Null output in Dynamic window analysis #2

Closed SheaCheng2000 closed 1 year ago

SheaCheng2000 commented 1 year ago

Hi,

Recently I am using your pipeline on Docker to do burden test with dynamic window analysis.

After generating aGDS file, I conducted step0-step1-step5. I tested with WES data of 6 people (2 trios) with a chr1 region. Here is my original vcf file, generated aGDS file and commands: dynamic_window_test.zip

As I only tested one chromosome, I changed some lines of codes:

#### Number of jobs for each chromosome
jobs_num <- matrix(rep(0,3),nrow=1)
for(chr in 1:1)
{
    print(chr)
    gds.path <- agds_dir[1] # agds_dir[1]
    genofile <- seqOpen(gds.path)

    filter <- seqGetData(genofile, QC_label)
    SNVlist <- filter == "PASS" 

    position <- as.numeric(seqGetData(genofile, "position"))
    position_SNV <- position[SNVlist]

    jobs_num[chr,1] <- chr
    jobs_num[chr,2] <- min(position[SNVlist])
    jobs_num[chr,3] <- max(position[SNVlist])

    seqClose(genofile)
}

About groupid and arraryid in step 0, I directly used groupid = arraryid = scang_num.
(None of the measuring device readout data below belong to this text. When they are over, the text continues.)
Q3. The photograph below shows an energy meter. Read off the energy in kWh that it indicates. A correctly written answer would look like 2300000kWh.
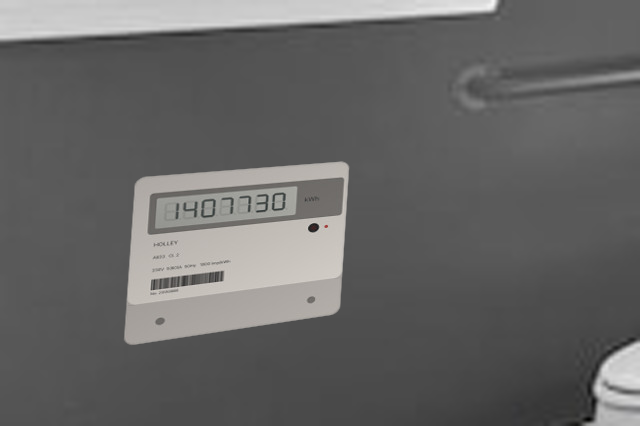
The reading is 1407730kWh
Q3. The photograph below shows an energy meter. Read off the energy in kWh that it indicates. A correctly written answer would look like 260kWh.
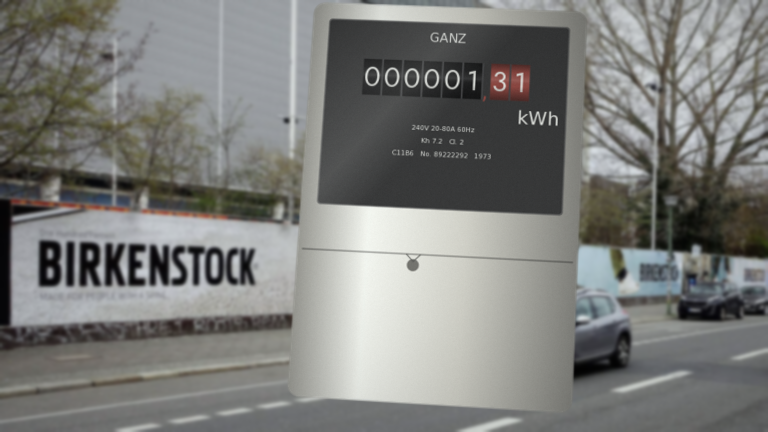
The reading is 1.31kWh
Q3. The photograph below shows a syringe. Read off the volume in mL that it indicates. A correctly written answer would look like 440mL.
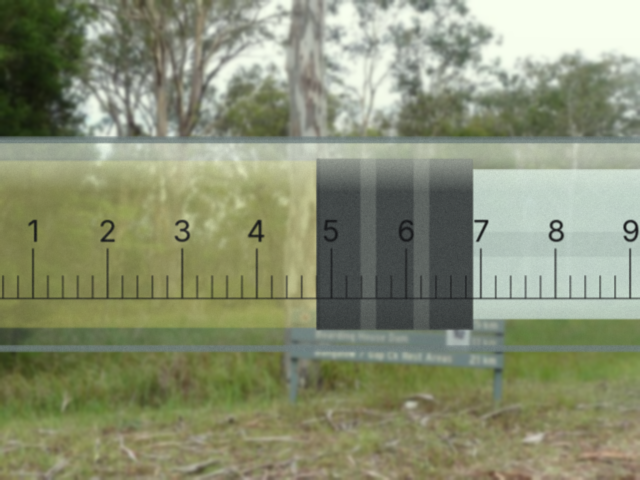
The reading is 4.8mL
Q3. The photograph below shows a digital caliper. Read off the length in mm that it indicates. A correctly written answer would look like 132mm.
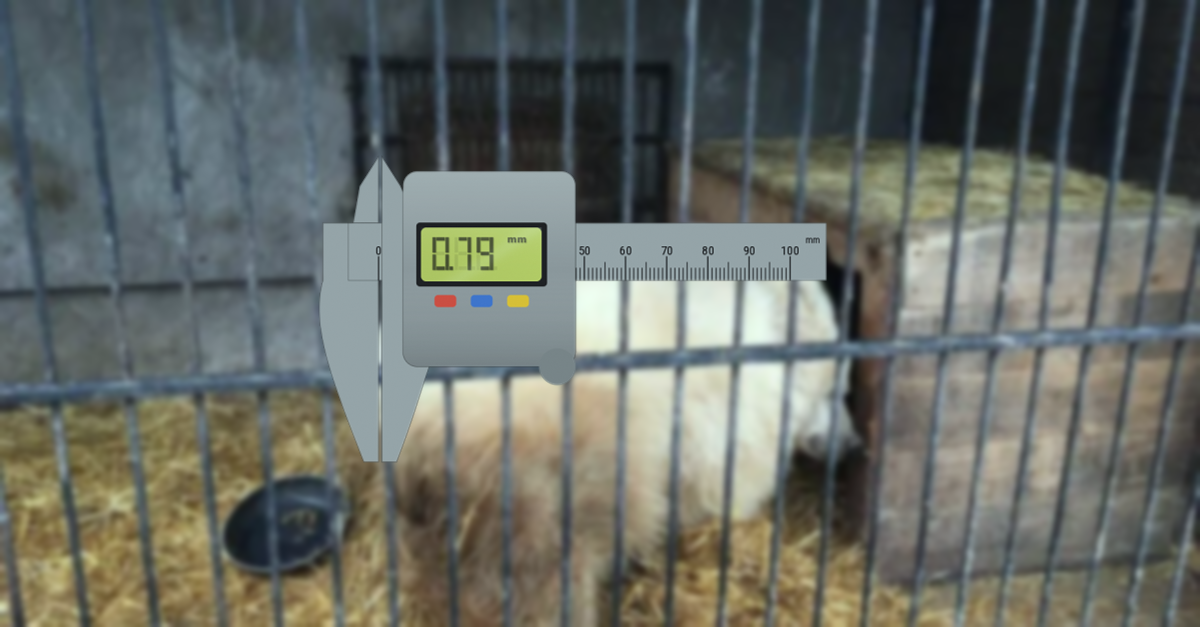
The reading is 0.79mm
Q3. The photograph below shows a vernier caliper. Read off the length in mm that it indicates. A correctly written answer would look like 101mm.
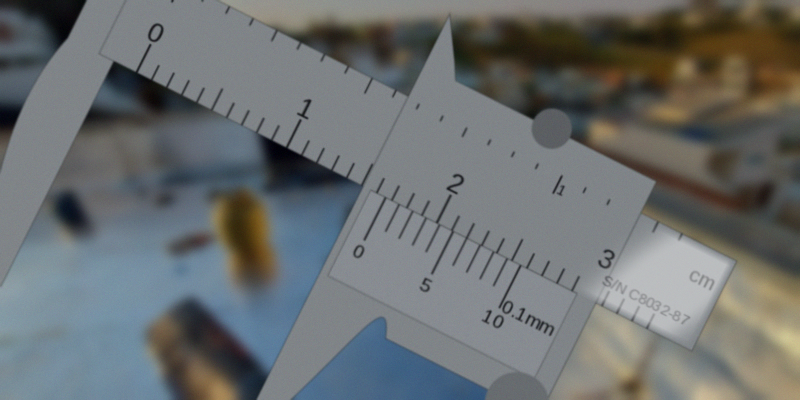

Though no errors were reported,the output was null. I am not sure if these changes were correct. Have no idea which step went wrong. Could you give me some advice?

Thanks!

xihaoli commented 1 year ago

Hi Shea,

One possible reason for the null result is the low MAF cut-off. The default MAF cut-off is 0.05 in the SCANG procedure, which means we filter out the variants with MAF > 0.05. In your case, the same size is 6, and the lowest MAF is 1 / (2 * 6) = 0.083 > 0.05, indicating that filter out all variants. Hence you got the null results. One possible solution is to set a larger MAF cut-off.

Thank you very much.

Best, Xihao

alohasiqi commented 1 year ago

@SheaCheng2000 Hello Shea,

Just realized we had the same issue with the null/small number of outputs in dynamic window analyses. See https://github.com/xihaoli/STAARpipeline-Tutorial/issues/20

I'm wondering if you had successfully solved this with the modified MAF cutoff or other methods. Thanks!

SheaCheng2000 commented 1 year ago

@alohasiqi Hi alohasiqi,

Thanks for your concern!

I think the problem was indeed caused by the small sample size. So I changed to use the toy example. See https://github.com/xihaoli/STAARpipeline-Tutorial/issues/8. It ran successfully and gave the output of scang_result. Then I used the in-house dataset with 100 samples, and also got the output.

Shea

alohasiqi commented 1 year ago

Thanks for the feedback @SheaCheng2000! It's good to hear you had some results (maybe not a lot of significant ones due to the small sample size). I was worried initially about some "errors" in my implementation as only a small number of outputs were generated but it looks like that's only something about the power.